U.S. citizens are advised to take the above information into consideration when making any decisions concerning travel through Monterrey’s consular district by road. Review of recent violence suggests that although criminal acts and violence can occur unexpectedly at any time of day, trends suggest that overall road travel may be safer during the morning and early afternoon hours. Prior to making any trip, Americans should stay current with media coverage of events in the areas through which they will travel.
U.S. citizens residing in the consular district should exercise heightened personal security practices, and monitor local news carefully. Avoid areas reported in the news to be the site of armed confrontations, and remain indoors away from windows anytime gunfire is heard. Vary routes and times for travel to work and school and let family, friends or colleagues know where you are at all times. During encounters with Mexican police and military, U.S. citizens are reminded to comply with all given instructions and avoid engaging in any behavior which could be misinterpreted and heighten their risk.

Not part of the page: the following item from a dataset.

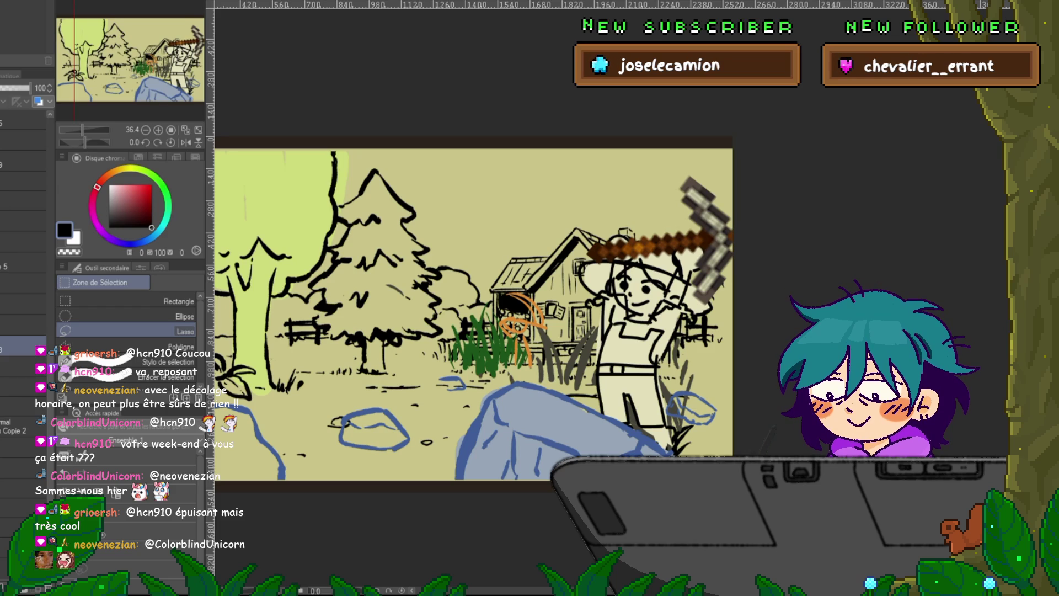
click(22, 304)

U.S. citizen travelers and residents alike are encouraged to review the Department of State publication, “A Safe Trip Abroad”. This publication goes into detail on personal security practices individuals may employ to make their trip or stay as safe as possible.
U.S. citizens are encouraged to refer to guidance in the Department of State’s most recent Travel Alert for Mexico located on the internet and Country Specific Information for Mexico, for additional information regarding the current security situation in the country.

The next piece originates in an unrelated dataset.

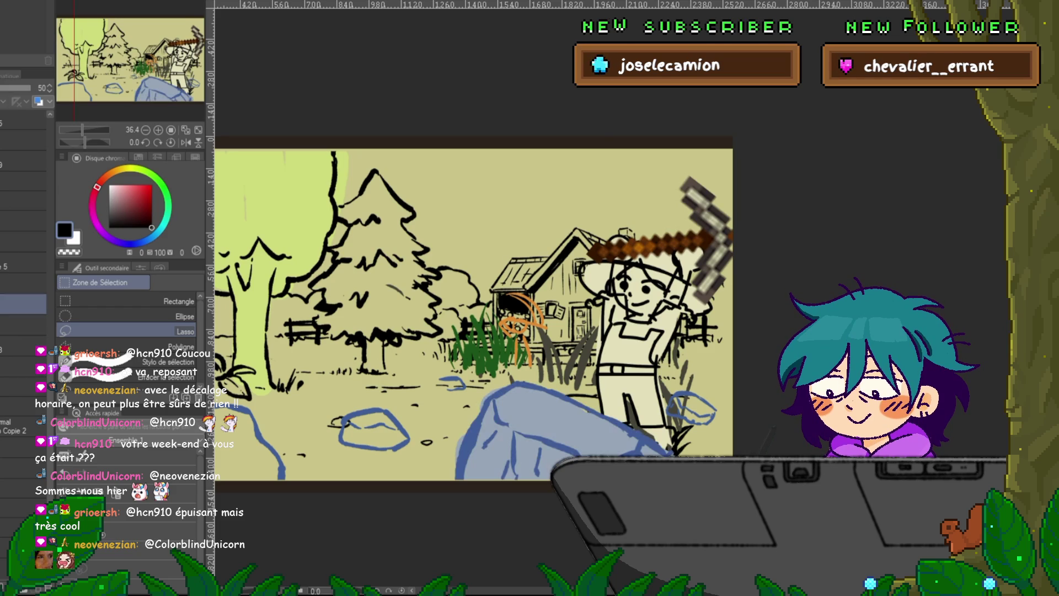
click(22, 241)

For any emergencies involving U.S. citizens in Mexico, please contact the U.S. Embassy or the closest U.S. Consulate. U.S. citizens in Monterrey’s consular district may contact the American Citizens Services (ACS) Unit at the U.S. Consulate General in Monterrey, located at 411 Avenida Constitución Poniente; telephone (81) 8047-3100; after hours emergency telephone 044 (81) 8362-9126 (from Mexico); ACS unit fax (81) 8342-5433; e-mail MonterreyACS@state.gov; web page U.S. Consulate General Monterrey.
Contact information for the U.S. Consulates General in Nuevo Laredo and Matamoros is:
Nuevo Laredo: Calle Allende 3330, Col. Jardín, telephone (52) (867) 714-0512,
Matamoros: Avenida Primera 2002, telephone (52) (868) 812-4402.
Stay in Touch
U.S. citizens living or traveling abroad are encouraged to register with the nearest U. S. Embassy or consulate through the State Department’s travel registration website, Smart Traveler Enrollment Program (STEP), and to obtain updated information on travel and security. United States citizens without Internet access may register in person with the nearest U.S. Embassy or consulate.